Not bored yet

I have survived week one of emeritusment.

That means I have had 10-15 more hours to spend on productive pursuits…like Pinterest. To let you know just how productive that is, I have a board where I pin recipes that I want to try. I also have a board where I pin recipes that I have successfully tried and would like to make again. The first recipe board has 94 pins, the second has 5. Also have 34 pins on a craft and DIY board and 32 on witticisms (quotes I like).

But here is the best thing I have ever gotten off of Pinterest:

hanger

You know those really cheap hangars that come with pants or skirts that you always mean to leave at the register but sometimes bring home? With a few quick snaps, one hanger turns into two (2!) chip clips. Now the hanger in the picture is a slightly higher quality with actual closet usefulness because I turned all my cheap ones into chip clips. I know I made at least 6 chip clips, but I could only find one for the picture. Which is further proof why this is so brilliant. I’ll be sure to post any comparable pinterest discoveries here.
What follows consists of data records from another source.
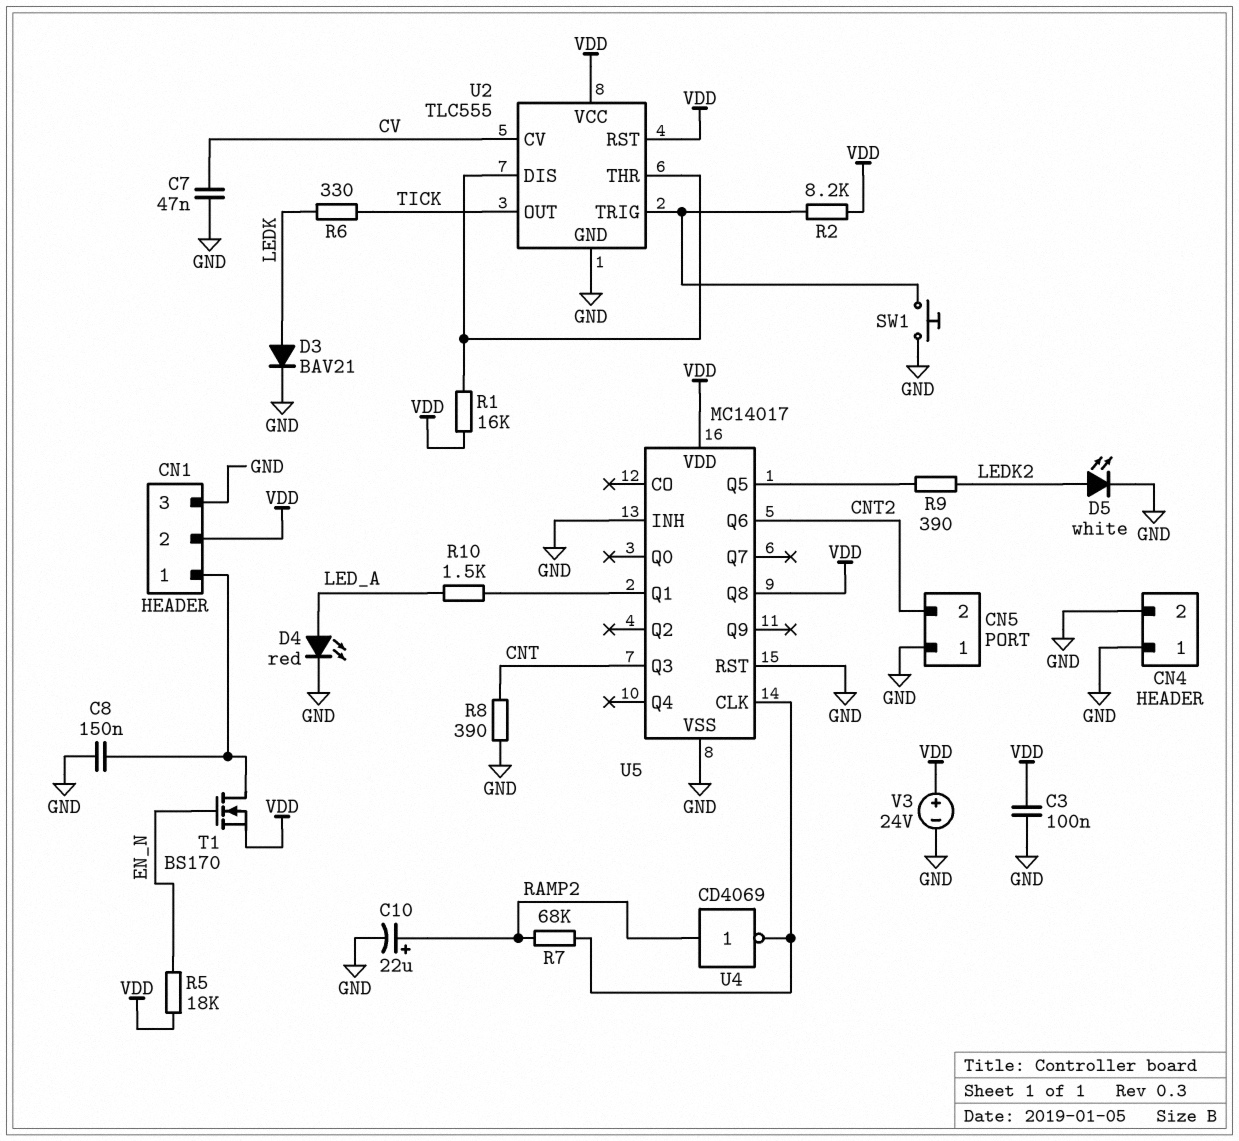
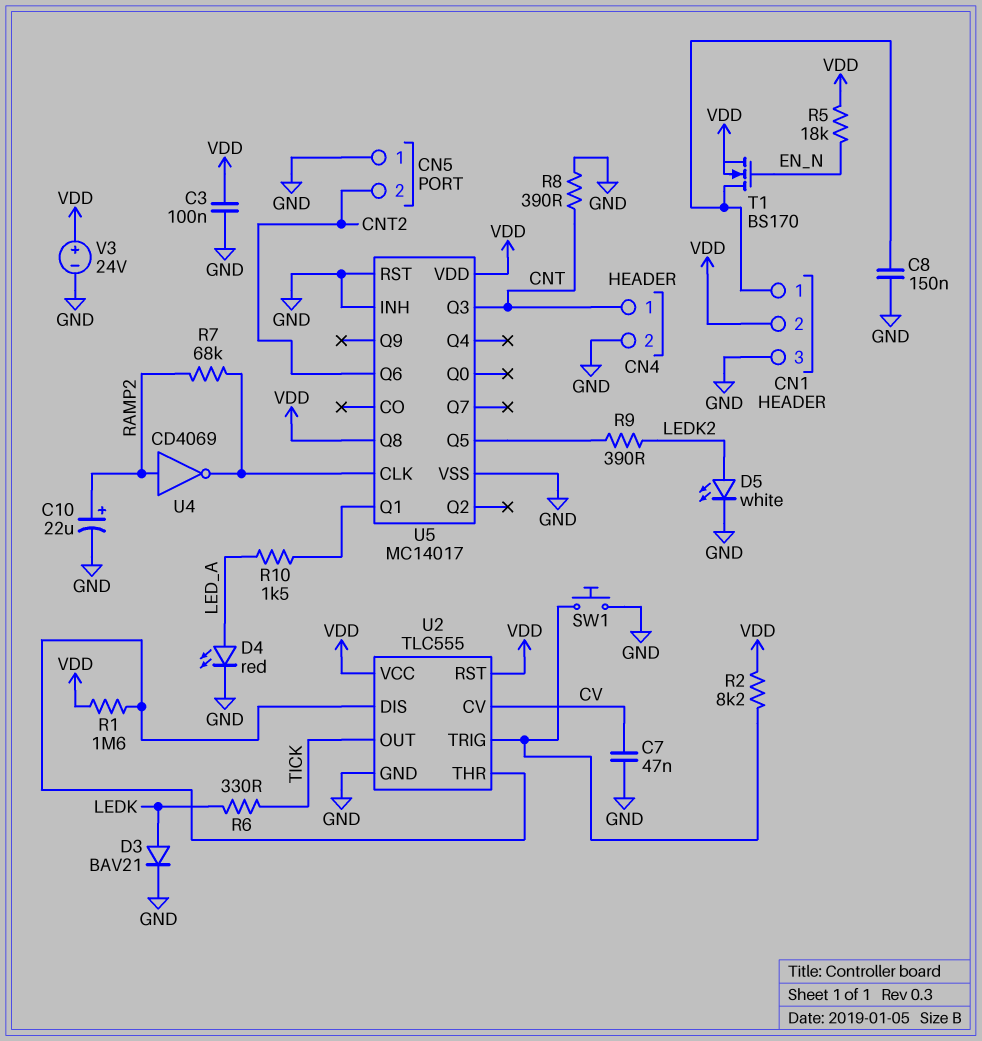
CN4 pin 1: GND -> CNT
R1: 16k (U2/DIS, VDD) -> 1.6M (U2/DIS, VDD)

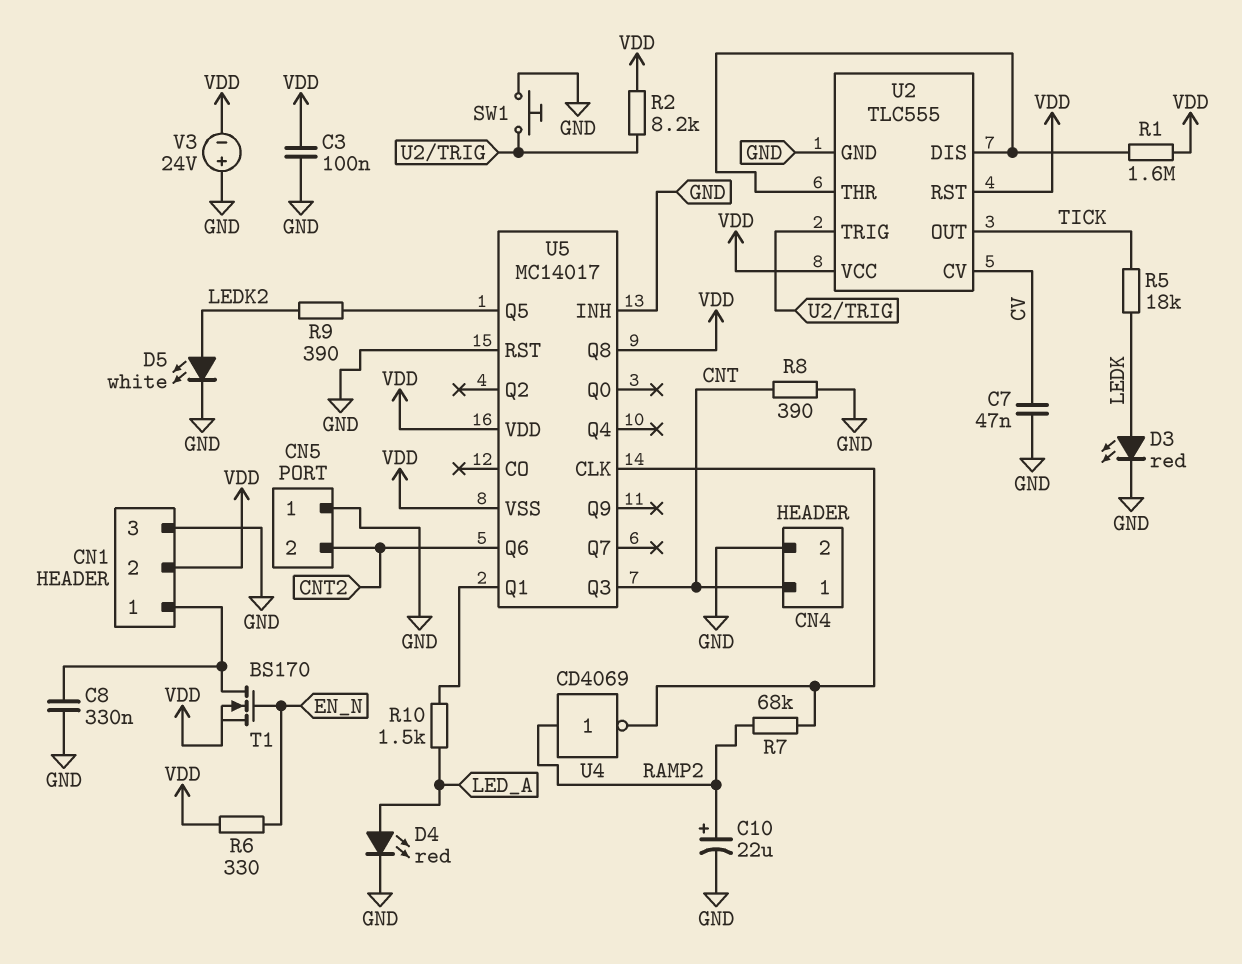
C8: 150nF (CN1/1, GND) -> 330nF (CN1/1, GND)
D3: diode BAV21 (A LEDK, K GND) -> LED red (A LEDK, K GND)
R5: 18k (EN_N, VDD) -> 18k (LEDK, TICK)
R6: 330 (LEDK, TICK) -> 330 (EN_N, VDD)
U5 pin VSS: GND -> VDD
V3: 24V (plus VDD, minus GND) -> 24V (plus GND, minus VDD)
I also finished a great book, The Magician King  by Lev Grossman. This is the sequel to The Magicians which we listened to on our B&B Road Trip. I liked the second one better than the first, which is unusual for me in the world of series and sequels. The series is about a group of kids who attend a magic school for college. Despite what it sounds like, this is much more than Harry Potter for grownups. Actually, Grossman references Harry Potter directly several times in the book, and although parts of his works are also reminiscent of Tolkein, Narnia and other fantasy classics (even a brief nod to my personal favorite The Phantom Tollbooth), Grossman has created a unique blend of fantasy and earth-as-we-know-it. In the first book, the mainest character, Quentin, spends a lot of time being a whiny teenager, caught in between childhood and adulthood. In this sequel, the kids are all out of school having grand adventures. It’s not that Quentin has it all figured out yet, but he is much more mature and likable.
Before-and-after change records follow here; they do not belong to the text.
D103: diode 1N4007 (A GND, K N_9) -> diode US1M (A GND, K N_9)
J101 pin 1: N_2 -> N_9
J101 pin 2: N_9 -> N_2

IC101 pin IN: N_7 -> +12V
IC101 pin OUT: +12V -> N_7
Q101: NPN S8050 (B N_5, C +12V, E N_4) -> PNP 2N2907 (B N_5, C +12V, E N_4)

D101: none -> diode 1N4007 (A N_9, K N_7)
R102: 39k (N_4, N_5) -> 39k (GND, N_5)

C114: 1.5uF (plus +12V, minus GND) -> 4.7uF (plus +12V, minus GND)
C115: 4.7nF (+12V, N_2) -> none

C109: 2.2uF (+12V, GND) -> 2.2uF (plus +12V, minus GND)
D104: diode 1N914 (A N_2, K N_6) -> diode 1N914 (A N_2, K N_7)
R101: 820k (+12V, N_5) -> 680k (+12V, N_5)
Grossman is the book critic for Time magazine and the man can write. It’s not that every sentence is beautiful or that his writing could be described as lyrical, it’s more like he has a way with words. While listening to The Magicians, husband and I would often look at each other wordlessly saying, “That was a great line.” I think I enjoyed the experience of reading more than that of listening. The books are a great blend of character (but not over done) and plot (but not non-stop action). His fantasy world isn’t as completely realized as Tolkein’s Middle Earth and the ties to our own world and popular culture are much stronger than in Harry Potter. He isn’t trying to be any other writer than himself. Here’s one of the passages I marked:

Eliot had no idea where he was gong, but he’d read enough to know that a state of relative ignorance wasn’t necessarily a handicap on a quest. It was something your dauntless questing knight accepted and embraced. You lit out into the wilderness at random, and if your state of mind, or maybe it was your soul, was correct, then adventure would find you through the natural course of events. It was like free association – there were no wrong answers. It worked as long as you weren’t trying too hard.

And one more short, especially wise-sounding passage:

That was the thing about the world: it wasn’t that things were harder than you thought they were going to be, it was that they were hard in ways that you didn’t expect.

And that’s a thought I can’t improve upon.